* _Required actions_
a – Output the part of the art blog text that opens with the words containing "Markus Muntean, Born" and closes with "joint signature style.".
b – According to the art blog text, since what year have Markus Muntean and Adi Rosenblum worked in partnership?

Friday, October 21, 2011


'Painting becomes interesting, when it becomes timeless.'

'The building took me by surprise as a piece of architecture, but it was not until I saw the photographs I had taken of the building through the trees that it became interesting. That made me go back and look at it again. I was surprised by the way the building transformed itself from a piece of architecture into a feeling. It was all emotion suddenly.'

"A picture Doig had made in 1990 of a white canoe mirrored on a lake at night, sold at Sotheby's for £5.7m. It was the most ever paid for a painting by a living European artist. Doig didn't get the money - the painting had been owned by Charles Saatchi - but in that extravagant moment, he went from being a quiet critical success to an infamous commercial one. He was, suddenly, new evidence of the art world gone mad. How did that feel?
'It made me wonder: what am I doing this for?' The way he works didn't help. He cheerfully describes his finished work as the product of 'mistake, after mistake, after mistake', a painstaking process of failing better, and talks of wanting the layered surfaces of his work to be 'slightly repellent, on close inspection'." Read the whole article here:

Monday, October 17, 2011


Markus Muntean, Born in Graz, Austria, 1962
Adi Rosenblum, Born, Haifa, Israel, 1962
They live and work in London and Vienna. 
They have been working in partnership since 1992 and have developed a unique joint signature style.

'This double authorship has the same function as the white frame or margins, which puts the painting into brackets. These white frames or margins of course have connotations in terms of comics or TV monitors. They allow us to deal with very painterly issues and iconographies, and questions of authorship'.

* _Provided records_
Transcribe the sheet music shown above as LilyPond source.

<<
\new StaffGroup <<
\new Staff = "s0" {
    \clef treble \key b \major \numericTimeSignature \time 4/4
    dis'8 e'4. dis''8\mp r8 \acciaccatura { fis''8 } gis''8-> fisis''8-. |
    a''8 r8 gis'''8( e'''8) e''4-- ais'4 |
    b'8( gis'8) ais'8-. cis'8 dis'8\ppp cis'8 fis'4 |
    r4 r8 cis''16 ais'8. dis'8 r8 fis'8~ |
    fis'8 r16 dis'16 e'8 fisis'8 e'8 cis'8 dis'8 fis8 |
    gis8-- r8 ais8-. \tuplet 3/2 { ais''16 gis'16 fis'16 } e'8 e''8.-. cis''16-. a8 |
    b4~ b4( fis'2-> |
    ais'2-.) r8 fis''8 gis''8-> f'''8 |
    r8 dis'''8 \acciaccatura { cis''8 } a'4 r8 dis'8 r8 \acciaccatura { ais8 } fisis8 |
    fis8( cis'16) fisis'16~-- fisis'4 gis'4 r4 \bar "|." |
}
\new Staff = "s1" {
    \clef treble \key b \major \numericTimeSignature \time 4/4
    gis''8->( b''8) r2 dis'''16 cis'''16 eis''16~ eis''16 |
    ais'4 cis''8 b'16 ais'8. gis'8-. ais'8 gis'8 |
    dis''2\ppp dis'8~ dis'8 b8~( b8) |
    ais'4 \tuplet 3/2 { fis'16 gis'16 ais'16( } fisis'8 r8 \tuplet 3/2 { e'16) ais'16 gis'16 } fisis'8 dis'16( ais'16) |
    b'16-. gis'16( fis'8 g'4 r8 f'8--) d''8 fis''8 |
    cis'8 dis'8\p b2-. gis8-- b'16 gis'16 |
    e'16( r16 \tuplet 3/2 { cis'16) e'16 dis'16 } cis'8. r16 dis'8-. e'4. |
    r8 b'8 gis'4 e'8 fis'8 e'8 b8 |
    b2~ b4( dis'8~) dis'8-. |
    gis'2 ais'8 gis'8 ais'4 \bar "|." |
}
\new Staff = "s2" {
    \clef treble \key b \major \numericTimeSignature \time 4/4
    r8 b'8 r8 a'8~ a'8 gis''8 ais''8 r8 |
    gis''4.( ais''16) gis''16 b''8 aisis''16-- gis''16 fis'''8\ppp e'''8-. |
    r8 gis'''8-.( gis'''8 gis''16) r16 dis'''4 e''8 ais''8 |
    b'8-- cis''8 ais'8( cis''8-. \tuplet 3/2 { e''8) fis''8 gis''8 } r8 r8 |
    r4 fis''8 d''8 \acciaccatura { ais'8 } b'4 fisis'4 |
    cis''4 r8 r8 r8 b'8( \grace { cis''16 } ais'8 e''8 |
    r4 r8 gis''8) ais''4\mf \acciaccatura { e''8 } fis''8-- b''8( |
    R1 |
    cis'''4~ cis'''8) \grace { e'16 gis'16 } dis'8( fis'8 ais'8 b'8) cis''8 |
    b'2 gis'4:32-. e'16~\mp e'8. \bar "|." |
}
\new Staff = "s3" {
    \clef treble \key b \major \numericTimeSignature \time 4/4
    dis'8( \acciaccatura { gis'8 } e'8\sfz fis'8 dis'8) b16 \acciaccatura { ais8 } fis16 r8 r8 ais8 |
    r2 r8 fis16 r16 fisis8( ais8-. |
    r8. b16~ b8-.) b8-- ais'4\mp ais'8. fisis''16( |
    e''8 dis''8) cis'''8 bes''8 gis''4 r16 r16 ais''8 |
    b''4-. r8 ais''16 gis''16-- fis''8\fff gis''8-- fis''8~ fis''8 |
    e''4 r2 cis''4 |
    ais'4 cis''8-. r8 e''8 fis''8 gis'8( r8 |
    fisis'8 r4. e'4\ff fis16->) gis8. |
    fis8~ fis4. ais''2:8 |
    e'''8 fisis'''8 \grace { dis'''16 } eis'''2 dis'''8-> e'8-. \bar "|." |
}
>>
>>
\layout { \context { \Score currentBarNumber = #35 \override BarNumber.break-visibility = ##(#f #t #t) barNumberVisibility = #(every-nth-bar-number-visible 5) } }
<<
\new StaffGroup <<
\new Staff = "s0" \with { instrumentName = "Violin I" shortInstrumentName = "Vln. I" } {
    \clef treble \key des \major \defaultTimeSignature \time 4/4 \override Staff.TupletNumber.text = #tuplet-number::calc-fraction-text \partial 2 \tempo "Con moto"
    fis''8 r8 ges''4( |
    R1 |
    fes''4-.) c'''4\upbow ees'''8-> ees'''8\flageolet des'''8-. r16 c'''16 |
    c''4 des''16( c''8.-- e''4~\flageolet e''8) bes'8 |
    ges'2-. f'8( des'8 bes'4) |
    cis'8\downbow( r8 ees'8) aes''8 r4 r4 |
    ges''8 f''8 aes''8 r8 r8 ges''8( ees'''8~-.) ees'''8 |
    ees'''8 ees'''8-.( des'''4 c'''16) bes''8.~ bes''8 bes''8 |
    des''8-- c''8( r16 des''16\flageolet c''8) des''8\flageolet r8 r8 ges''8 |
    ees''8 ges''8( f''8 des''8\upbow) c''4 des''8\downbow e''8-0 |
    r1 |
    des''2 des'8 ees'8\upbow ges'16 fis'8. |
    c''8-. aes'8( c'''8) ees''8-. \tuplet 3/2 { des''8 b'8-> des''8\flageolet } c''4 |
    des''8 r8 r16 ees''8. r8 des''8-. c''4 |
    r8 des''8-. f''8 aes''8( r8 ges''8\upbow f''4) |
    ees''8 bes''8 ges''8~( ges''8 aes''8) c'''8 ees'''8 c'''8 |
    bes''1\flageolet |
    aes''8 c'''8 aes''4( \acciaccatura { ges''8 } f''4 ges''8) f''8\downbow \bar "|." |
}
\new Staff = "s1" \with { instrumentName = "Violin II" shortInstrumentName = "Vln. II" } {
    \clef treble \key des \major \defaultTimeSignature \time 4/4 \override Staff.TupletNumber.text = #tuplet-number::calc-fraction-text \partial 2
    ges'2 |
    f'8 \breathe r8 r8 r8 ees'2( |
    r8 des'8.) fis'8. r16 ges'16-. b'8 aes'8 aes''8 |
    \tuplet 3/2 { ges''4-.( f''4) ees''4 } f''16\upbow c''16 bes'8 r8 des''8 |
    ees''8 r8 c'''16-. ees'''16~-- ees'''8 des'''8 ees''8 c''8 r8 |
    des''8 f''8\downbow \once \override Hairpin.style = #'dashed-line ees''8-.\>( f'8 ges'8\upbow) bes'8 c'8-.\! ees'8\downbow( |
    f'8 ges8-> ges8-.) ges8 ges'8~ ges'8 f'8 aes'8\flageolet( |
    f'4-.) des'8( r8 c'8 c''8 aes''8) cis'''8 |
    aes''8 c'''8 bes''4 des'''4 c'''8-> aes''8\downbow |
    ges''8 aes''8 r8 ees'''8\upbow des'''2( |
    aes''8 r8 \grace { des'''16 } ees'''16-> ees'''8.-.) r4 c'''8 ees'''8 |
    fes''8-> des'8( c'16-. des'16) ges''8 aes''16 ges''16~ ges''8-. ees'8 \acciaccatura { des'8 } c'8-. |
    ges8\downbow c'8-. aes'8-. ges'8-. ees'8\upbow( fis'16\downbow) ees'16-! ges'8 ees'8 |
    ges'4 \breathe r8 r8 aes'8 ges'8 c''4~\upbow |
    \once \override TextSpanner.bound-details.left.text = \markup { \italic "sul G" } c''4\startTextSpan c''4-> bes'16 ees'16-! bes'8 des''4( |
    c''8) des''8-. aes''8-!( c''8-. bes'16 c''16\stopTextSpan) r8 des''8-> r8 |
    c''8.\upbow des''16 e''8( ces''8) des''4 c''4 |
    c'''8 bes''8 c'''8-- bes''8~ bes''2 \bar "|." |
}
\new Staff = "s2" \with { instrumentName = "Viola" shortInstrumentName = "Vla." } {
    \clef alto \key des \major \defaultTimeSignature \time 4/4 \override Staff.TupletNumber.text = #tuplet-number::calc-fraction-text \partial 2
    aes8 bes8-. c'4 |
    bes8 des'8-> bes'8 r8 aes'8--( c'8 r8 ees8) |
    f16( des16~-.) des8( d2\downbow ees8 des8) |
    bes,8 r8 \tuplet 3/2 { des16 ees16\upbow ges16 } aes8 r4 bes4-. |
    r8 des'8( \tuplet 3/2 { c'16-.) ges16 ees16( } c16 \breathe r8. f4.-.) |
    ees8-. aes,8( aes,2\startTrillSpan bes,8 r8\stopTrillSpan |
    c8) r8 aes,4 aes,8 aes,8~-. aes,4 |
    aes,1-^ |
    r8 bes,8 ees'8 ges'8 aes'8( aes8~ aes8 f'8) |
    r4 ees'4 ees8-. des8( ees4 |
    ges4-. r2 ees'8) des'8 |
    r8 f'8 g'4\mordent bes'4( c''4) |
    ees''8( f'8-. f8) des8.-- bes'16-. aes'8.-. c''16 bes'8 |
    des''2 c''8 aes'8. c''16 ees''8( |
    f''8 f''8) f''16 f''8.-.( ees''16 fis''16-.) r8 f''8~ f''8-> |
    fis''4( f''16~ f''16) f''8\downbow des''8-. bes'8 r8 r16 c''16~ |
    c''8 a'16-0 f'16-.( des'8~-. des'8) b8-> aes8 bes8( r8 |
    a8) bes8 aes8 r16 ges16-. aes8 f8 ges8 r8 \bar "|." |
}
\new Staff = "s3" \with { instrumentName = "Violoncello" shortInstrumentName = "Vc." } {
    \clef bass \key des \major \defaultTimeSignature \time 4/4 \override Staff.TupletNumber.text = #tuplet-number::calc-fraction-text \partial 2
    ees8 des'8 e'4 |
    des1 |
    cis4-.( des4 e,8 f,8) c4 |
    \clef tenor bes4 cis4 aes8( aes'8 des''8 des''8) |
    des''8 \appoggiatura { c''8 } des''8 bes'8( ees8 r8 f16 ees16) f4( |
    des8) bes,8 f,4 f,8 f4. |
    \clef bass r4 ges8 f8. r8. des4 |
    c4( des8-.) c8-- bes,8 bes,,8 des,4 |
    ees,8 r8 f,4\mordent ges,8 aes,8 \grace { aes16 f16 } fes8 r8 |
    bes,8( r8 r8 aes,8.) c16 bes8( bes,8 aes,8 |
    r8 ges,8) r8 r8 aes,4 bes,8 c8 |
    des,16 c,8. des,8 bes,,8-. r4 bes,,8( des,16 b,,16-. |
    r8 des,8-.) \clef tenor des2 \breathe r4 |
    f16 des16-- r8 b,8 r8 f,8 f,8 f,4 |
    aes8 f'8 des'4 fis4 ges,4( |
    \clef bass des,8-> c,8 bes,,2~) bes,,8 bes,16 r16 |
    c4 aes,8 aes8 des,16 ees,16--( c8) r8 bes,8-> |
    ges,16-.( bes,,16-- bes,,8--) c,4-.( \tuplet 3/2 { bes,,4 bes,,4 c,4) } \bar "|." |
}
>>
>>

* _Answers to each task_
a –
Markus Muntean, Born in Graz, Austria, 1962
Adi Rosenblum, Born, Haifa, Israel, 1962
They live and work in London and Vienna. 
They have been working in partnership since 1992 and have developed a unique joint signature style.

b – Since 1992.